Comment et pourquoi des créateurs restent au Canada
Pour nombre de professionnels de l’industrie de la création au Canada, une des définitions du succès depuis longtemps est le fait de réussir non seulement au Canada, mais aussi à l’étranger et aux États-Unis en particulier. Pour cela, ça prend un visa et un agent à Los Angeles ou à New York, puis la possibilité de passer quelques mois par année au sud de la frontière afin de pouvoir vous vanter que vous divisez votre temps entre [insérer le nom d’une ville canadienne ici] et Los Angeles ou New York.
Alors que certains aspirent au rêve de travailler des deux côtés de la frontière, plusieurs autres options sont envisageables, étant donné qu’un nombre croissant de créateurs canadiens peuvent demeurer et prospérer au pays. « Au cours de mes 37 ans dans l’industrie, je n’ai travaillé que quelques fois à l’extérieur du Canada, révélait le Torontois et réalisateur récipiendaire d’un Oscar J. Miles Dale (The Shape of Water) dans le cadre d’une entrevue publiée dans le numéro de l’automne 2018 d’Indiescreen.
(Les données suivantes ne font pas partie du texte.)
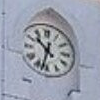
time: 10:32
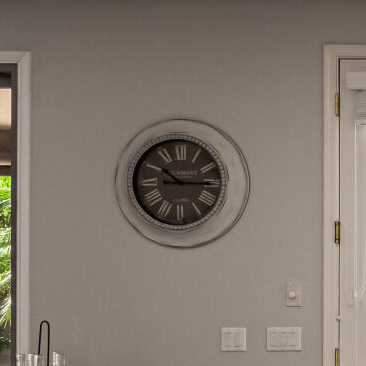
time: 10:14
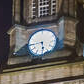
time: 5:44
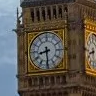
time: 8:29
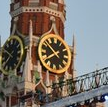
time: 7:51
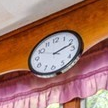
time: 2:11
Et, aujourd’hui, après 20 ou 30 ans à apprendre des meilleurs, je pense que nous avons atteint un très haut niveau. Nous pouvons affirmer que nous figurons parmi les meilleurs. » Bien que le long métrage réalisé par Guillermo del Toro ne soit pas reconnu comme contenu canadien, Dale fait valoir que la production « est presque totalement canadienne » et se fait un point d’honneur de mentionner que plusieurs rôles clés au sein de l’équipe de production canadienne – conception de costumes, design artistique, son – ont été occupés par des personnes nominées pour un Oscar.
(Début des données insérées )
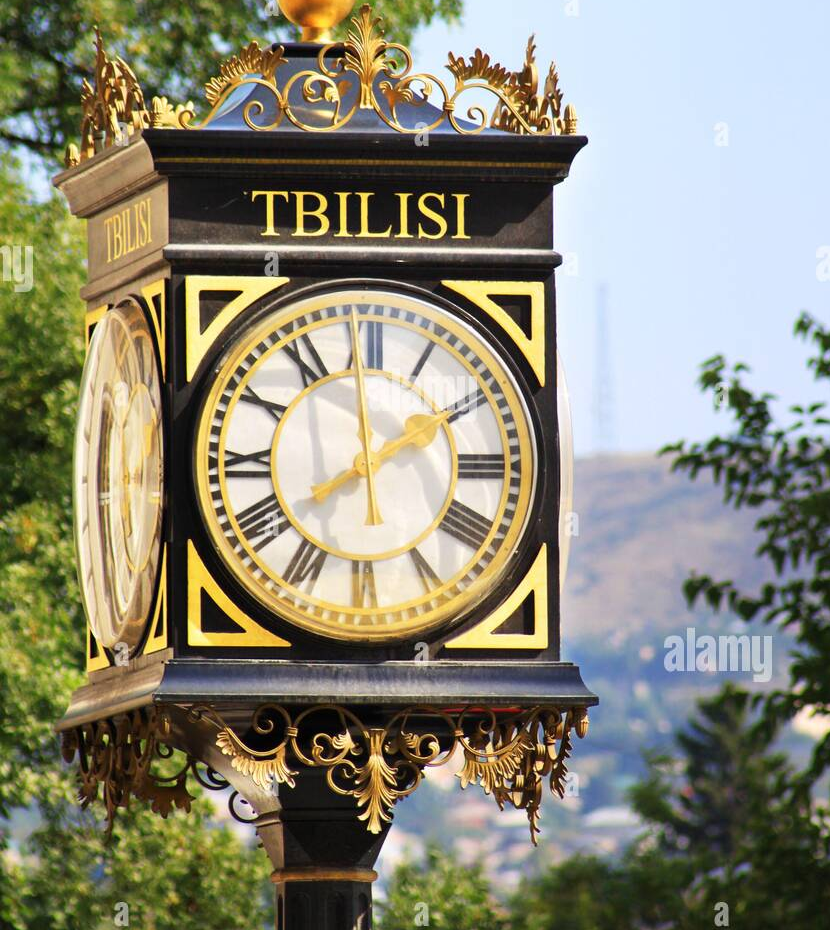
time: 1:59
Le Canada, « le pays à un milliard de dollars »
Travailler localement et de vendre mondialement: un défi de taille
Cette année, un certain nombre de panels à la TIFF Industry Conference ont porté sur l’engouement suscité par la multiplication des productions canadiennes, qu’il s’agisse d’émissions télédiffusées, de longs métrages ou de productions de portée mondiale diffusées en continu par Netflix et Hulu, par exemple. Aussi, les services de diffusion en continu sont rapidement en train de devenir la nouvelle télévision. Par conséquent, produire des émissions et des films pour des auditoires internationaux est la nouvelle norme qui ouvre la porte à une foule de nouvelles possibilités.
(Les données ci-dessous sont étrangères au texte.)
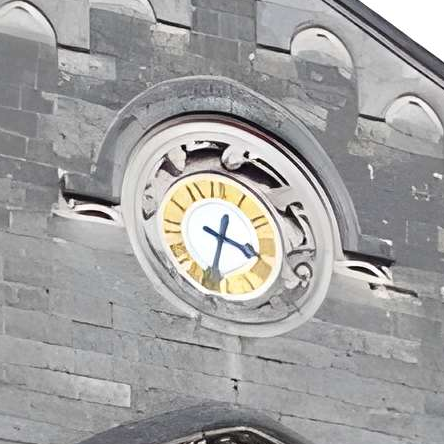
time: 3:33
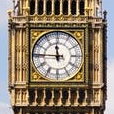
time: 11:45
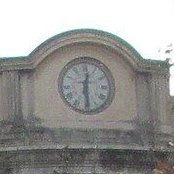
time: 12:28
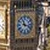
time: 11:17
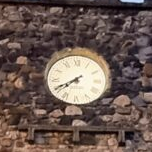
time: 7:40
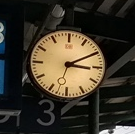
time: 3:09
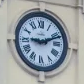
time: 9:11
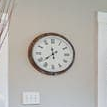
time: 11:38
Alors que, jadis, les réalisateurs canadiens pouvaient espérer joindre entre 100 000 et 1 million de téléspectateurs dans le cas d’une émission télédiffusée à l’échelle nationale, aujourd’hui, un succès distribué sur une plateforme mondiale a le potentiel d’être vu par des dizaines de millions de personnes. Et des créateurs canadiens se montrent à la hauteur du défi. Corie Wright, directrice de la politique publique mondiale de Netflix, a récemment affirmé ceci dans le cadre d’une entrevue: [TRADUCTION] « Anne, Alias Grace, Travelers, Frontier, Between, Degrassi: Next Class, Orphan Black et Some Assembly Required représentent tous des contenus canadiens certifiés et nous, chez Netflix, avons choisi d’investir dans ces productions parce que nous jugions qu’elles racontaient de formidables histoires que nos membres adoreraient. Nous n’y avons pas investi pour satisfaire à une recommandation gouvernementale. […] Nous sommes une multinationale qui est à la recherche d’histoires universelles et de personnages qui transcendent les frontières nationales et linguistiques. Les Canadiens sont déjà très talentueux à cet égard. »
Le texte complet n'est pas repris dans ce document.